In an attempt to improve the transparency of a process that has traditionally taken place behind the scenes, the candidates are going to stand up in front of the assembly to present their proposals and be submitted to scrutiny by the member states.

António Guterres, who until the end of 2015 was the UN High Commissioner for Refugees, is to be the third of nine candidates to take over from Ban Ki-Moon, whose term of office finishes at the end of this year.

Wednesday will be the turn of the former president of Slovenia, Danilo Turk, former vice president of Croatia, Vesna Pusic, and the former foreign minister of Moldavia Natalia Guerman.
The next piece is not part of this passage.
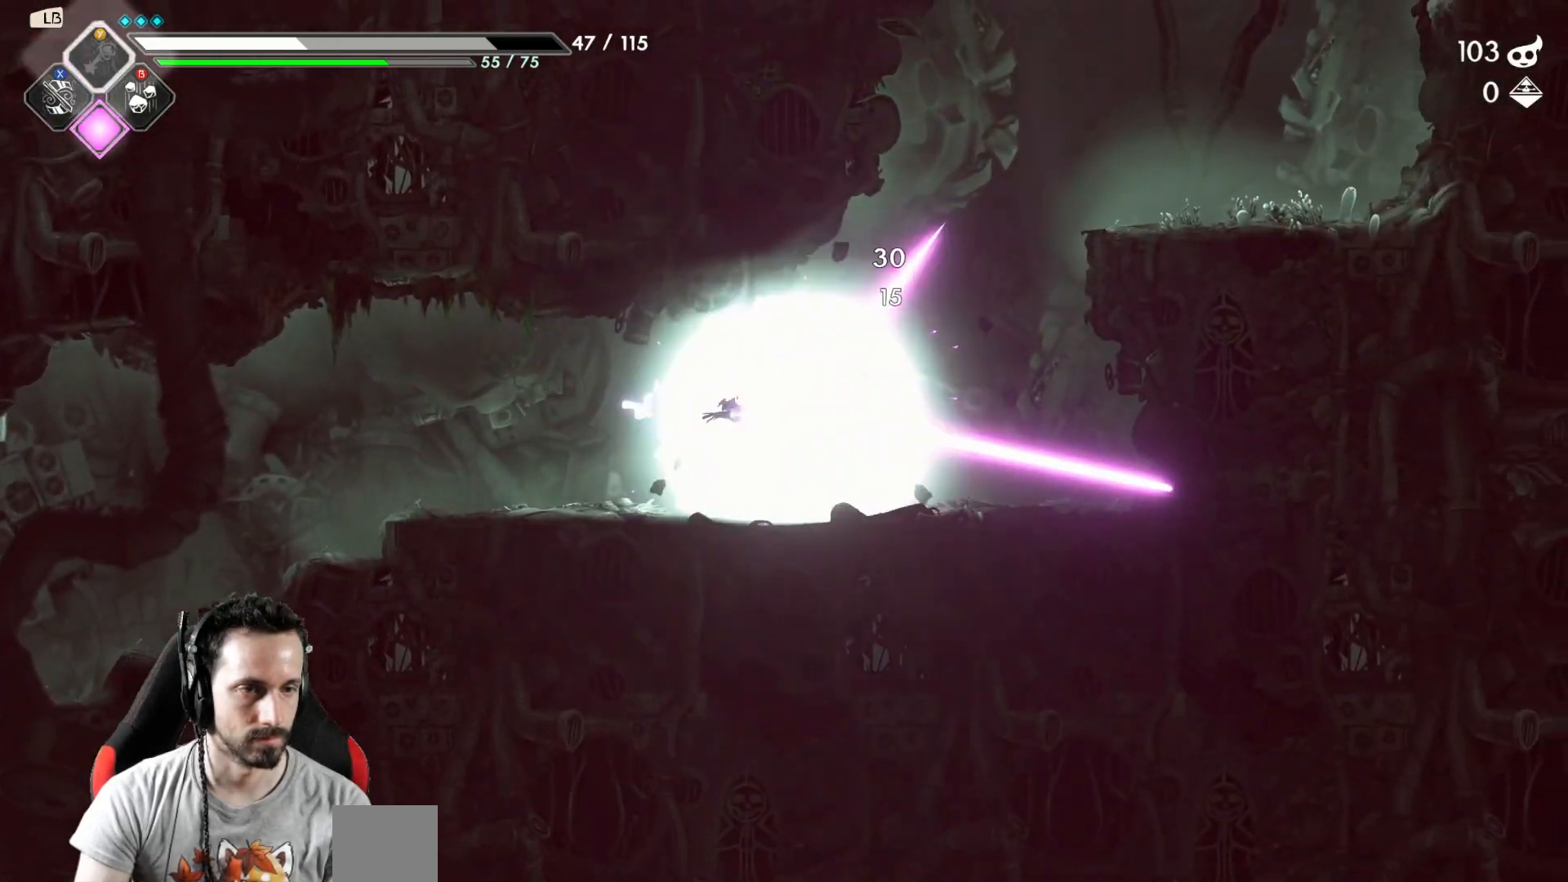
{"buttons": [], "left_stick": "right", "right_stick": "center", "events": [[150, "R2", "down"], [267, "R2", "up"]]}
On Thursday the assembly will hear from the Macedonian Srgjan Kerim, who chaired the UN general assembly between 2007 and 2008, and the former prime minister of New Zealand, Helen Clark, who formalised her application last week.
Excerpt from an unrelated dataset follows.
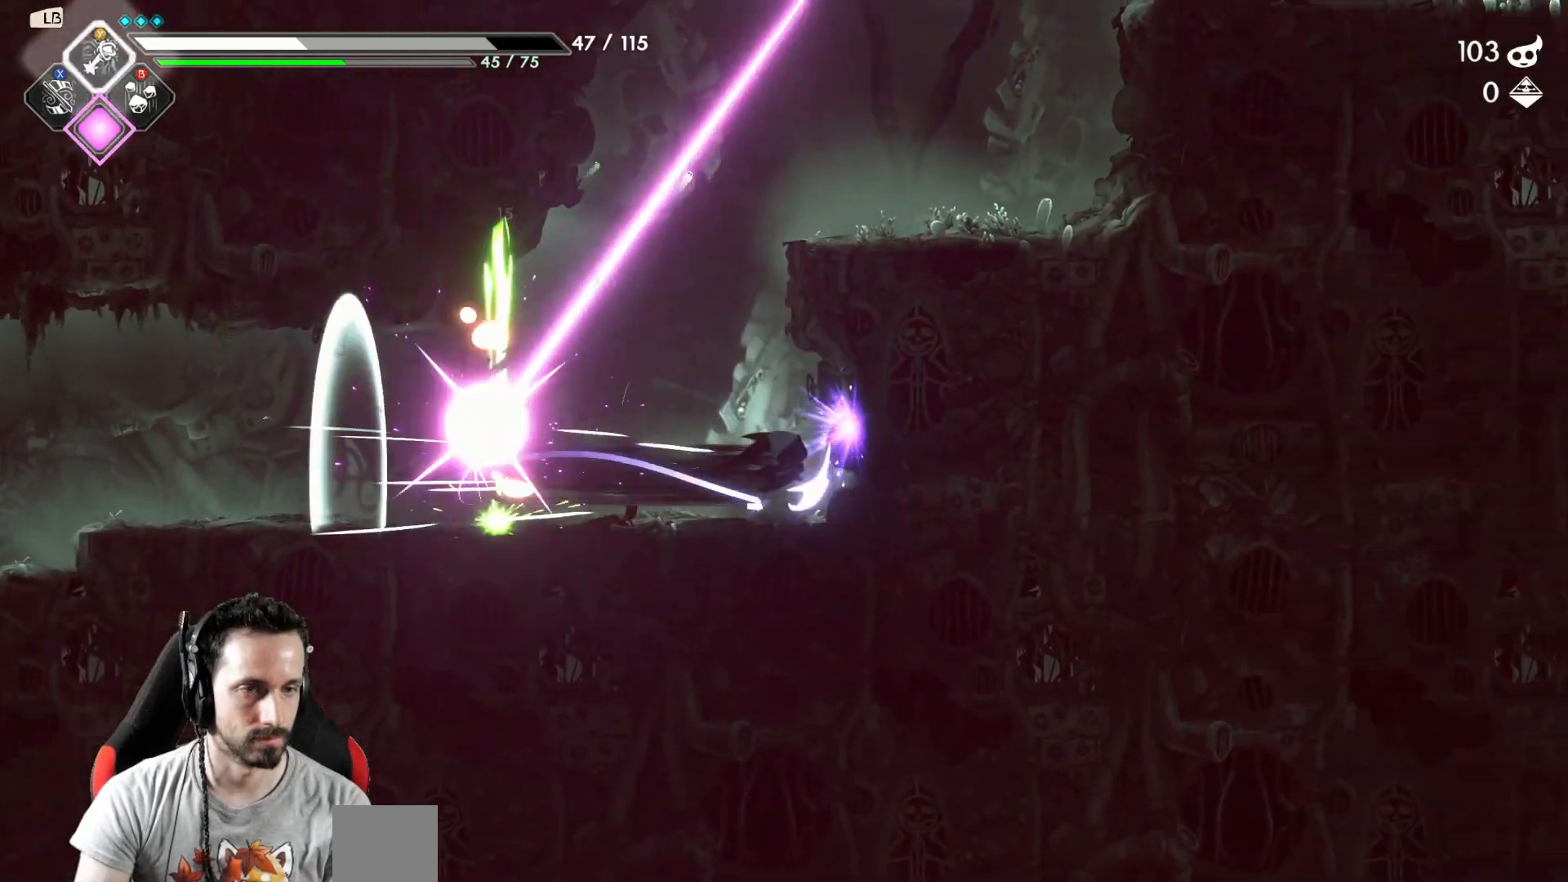
{"buttons": [], "left_stick": "left", "right_stick": "center", "events": [[333, "left_stick", "left"]]}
The interviews start today with the former prime minister and until recently the foreign minister of Montenegro, Igor Luksic, followed by the general director of UNESCO, the Bulgarian Irina Bokova, before António Guterres rounds up the day’s interviews.

Normally, according to an unwritten rule, the job has rotated around the different regions and theoretically this time it should be Eastern Europe.

However, as Efe news agency said, the countless novelties introduced to improve the transparency and make the election more democratic, mean the expectations are now “crystallised” on António Guterres and Helen Clark.